§ Job: Render the lines below as a Markdown table with the columns "No." and "Line," numbering each row and leaving out the blank lines and the pictures.

§ Data for this exercise:
╔══

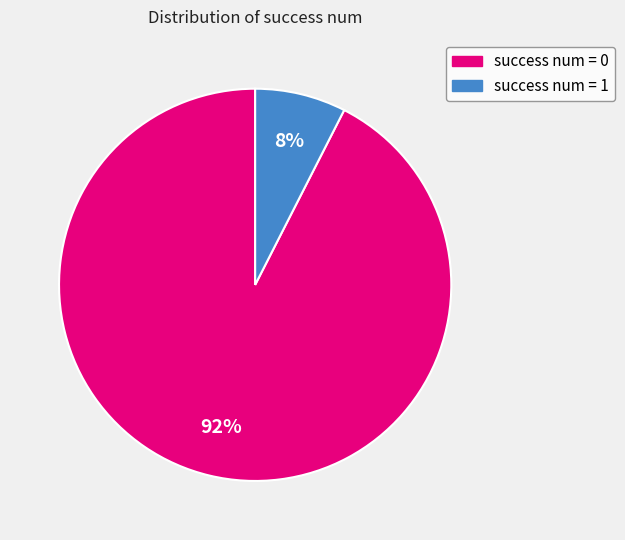

Is there a majority slice in this chart?

Yes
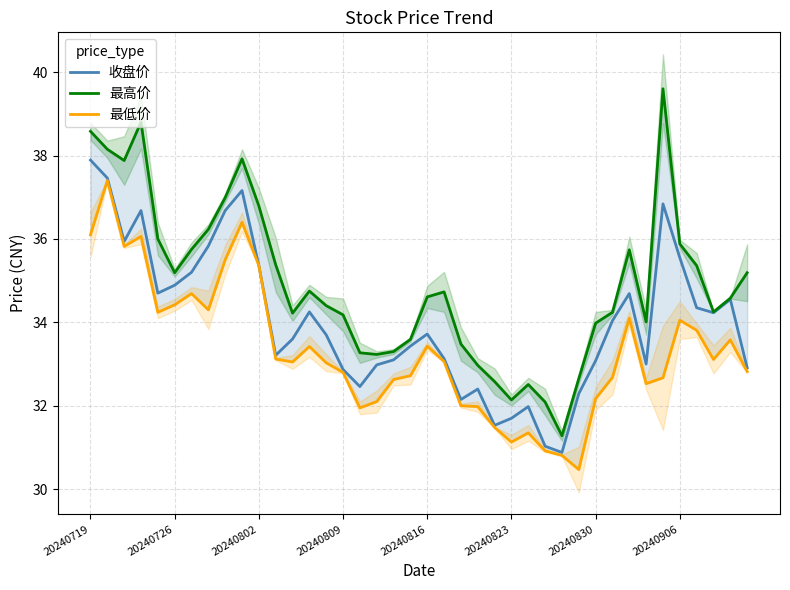

At 20240823, list the series in order from largest to smallest.

最高价, 收盘价, 最低价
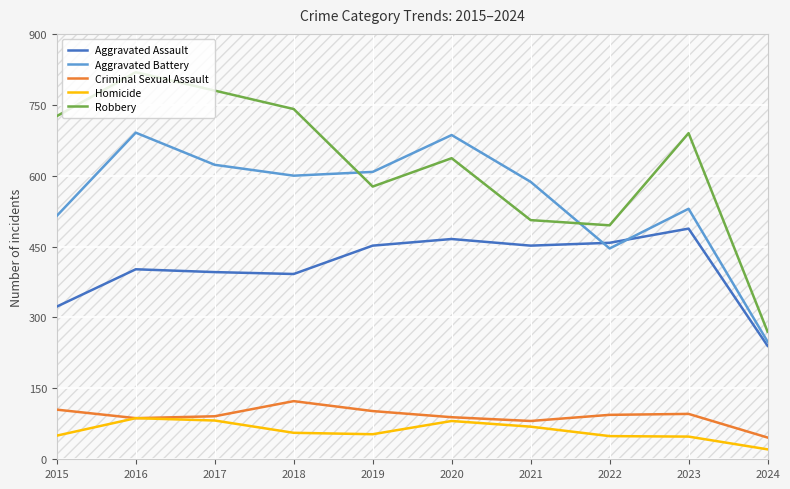

True or false: Aggravated Battery and Aggravated Assault intersect in this chart.

True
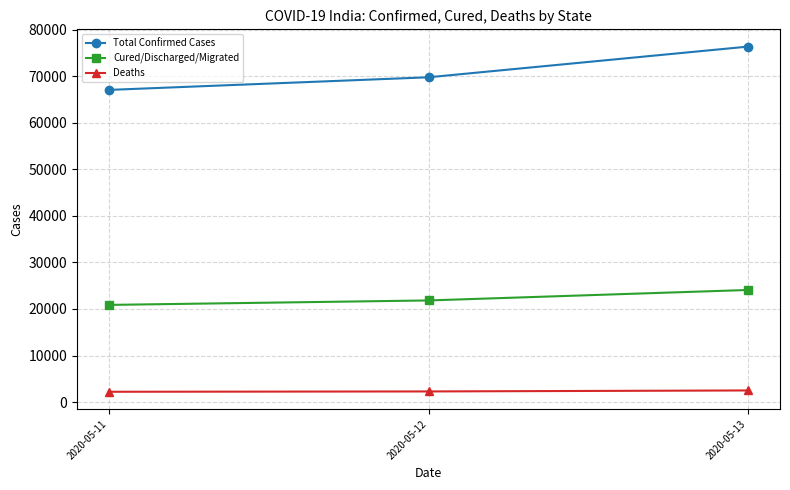

True or false: Deaths has a value of 2491 at 2020-05-13.

True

╚══

§ Result of this task:
| No. | Line |
|---|---|
| 1 | Is there a majority slice in this chart? |
| 2 | Yes |
| 3 | At 20240823, list the series in order from largest to smallest. |
| 4 | 最高价, 收盘价, 最低价 |
| 5 | True or false: Aggravated Battery and Aggravated Assault intersect in this chart. |
| 6 | True |
| 7 | True or false: Deaths has a value of 2491 at 2020-05-13. |
| 8 | True |